Iran’s Supreme Leader, Ayatollah Ali Khamenei, has attacked as “unforgiveable” the French satirical magazine Charlie Hebdo for republishing cartoons satirizing the Prophet Muhammad, while French President Emmanuel Macron has reaffirmed France’s commitment to press freedom.

The offices of Charlie Hebdo were attacked in 2015 by jihadi gunmen who killed 12 of its employees, after the magazine published cartoons of the Prophet first printed in 2006 by the Danish newspaper Jyllands Posten. Charlie Hebdo republished them as the trial began last week of 14 alleged accomplices of the three gunmen shot dead in 2015 by French police.

Iran’s leader Ali Khamenei tweeted Tuesday 8 September that “the great and unforgiveable sin of the French magazine in insulting” the Prophet Muhammad revealed the “malice and hatred of Western political and cultural establishments against Islam and Muslim society.” Iran's foreign ministry had already condemned the publication of the cartoons on September 3.

Khamenei in his tweet repeated an argument often used by the Islamic Republic that Western standards of freedom of speech mask political goals, and that there was no reason not to prosecute the French publication.

In a second tweet Khamenei wrote: “The anti-Islamic policies of Zionists and arrogant powers are behind such actions.” He alleged that publishing the cartoons could be designed to divert the attention of West Asian nations from the “evil plans of the United States and the Zionist regime for this region.”

The original 2006 publication of the cartoons – which included one depicting Prophet Muhammad wearing a bomb-shaped turban – set off protests by Muslims around the world. Although the jihadists who attacked Charlie Hebdo in 2015 were Sunni militants opposed to Iran’s Shiite system, Iran’s clerical rulers have long sought to place themselves at the head of wider Muslim resentment against alleged sacrilege.

In February 1989, Iran’s then Supreme Leader Ayatollah Ruhollah Khomeini issued a fatwa ordering Muslims to kill Salman Rushdie, author of the novel The Satanic Verses. Rushdie went into hiding for nine years. While Iran’s government has said the fatwa is no longer supported, it has never been officially withdrawn.

Speaking on his visit to Lebanon, Macron said that while French citizens should a avoid a “dialogue of hate” it was not his role to judge the magazine’s decision: “It’s never the place of a president of the Republic to pass judgment on the editorial choice of a journalist or newsroom, never. Because we have freedom of the press.”

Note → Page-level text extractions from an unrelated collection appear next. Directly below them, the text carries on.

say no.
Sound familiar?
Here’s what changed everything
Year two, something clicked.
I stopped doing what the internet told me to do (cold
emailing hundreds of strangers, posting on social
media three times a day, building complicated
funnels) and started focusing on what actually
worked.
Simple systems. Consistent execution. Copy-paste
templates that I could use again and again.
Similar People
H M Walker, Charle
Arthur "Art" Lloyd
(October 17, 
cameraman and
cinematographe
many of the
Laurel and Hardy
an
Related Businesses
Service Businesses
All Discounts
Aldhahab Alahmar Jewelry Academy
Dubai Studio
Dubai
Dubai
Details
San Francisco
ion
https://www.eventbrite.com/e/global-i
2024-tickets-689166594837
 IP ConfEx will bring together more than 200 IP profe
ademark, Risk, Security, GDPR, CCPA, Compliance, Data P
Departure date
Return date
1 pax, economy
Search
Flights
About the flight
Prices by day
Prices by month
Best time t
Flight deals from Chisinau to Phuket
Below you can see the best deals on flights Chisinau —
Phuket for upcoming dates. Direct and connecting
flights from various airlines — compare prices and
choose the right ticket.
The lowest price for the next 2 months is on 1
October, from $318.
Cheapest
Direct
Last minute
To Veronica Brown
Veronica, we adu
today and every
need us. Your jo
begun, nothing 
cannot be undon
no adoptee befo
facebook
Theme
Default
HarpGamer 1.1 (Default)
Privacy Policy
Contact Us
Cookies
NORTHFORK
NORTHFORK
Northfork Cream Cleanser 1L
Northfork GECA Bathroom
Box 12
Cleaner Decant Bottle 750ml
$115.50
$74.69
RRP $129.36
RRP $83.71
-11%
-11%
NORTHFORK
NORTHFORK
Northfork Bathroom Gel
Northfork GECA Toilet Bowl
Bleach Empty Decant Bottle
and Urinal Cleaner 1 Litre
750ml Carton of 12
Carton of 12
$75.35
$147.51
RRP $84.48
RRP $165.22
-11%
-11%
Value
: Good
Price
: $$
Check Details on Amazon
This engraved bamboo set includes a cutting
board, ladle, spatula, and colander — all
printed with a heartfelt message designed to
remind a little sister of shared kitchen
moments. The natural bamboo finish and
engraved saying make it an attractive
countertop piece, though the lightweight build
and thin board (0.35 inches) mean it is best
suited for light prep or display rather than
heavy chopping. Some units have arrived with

The French government, which is invariably forceful in defending both freedom of speech and France’s secular constitution, has yet to react directly to Khamenei’s tweet, but may regard as provocative his words calling the republication of the cartoons a “great sin.” France is one of five world powers seeking to maintain Iran’s 2015 nuclear agreement from which President Donald Trump withdrew the United States in 2018 before re-imposing sanctions against Tehran.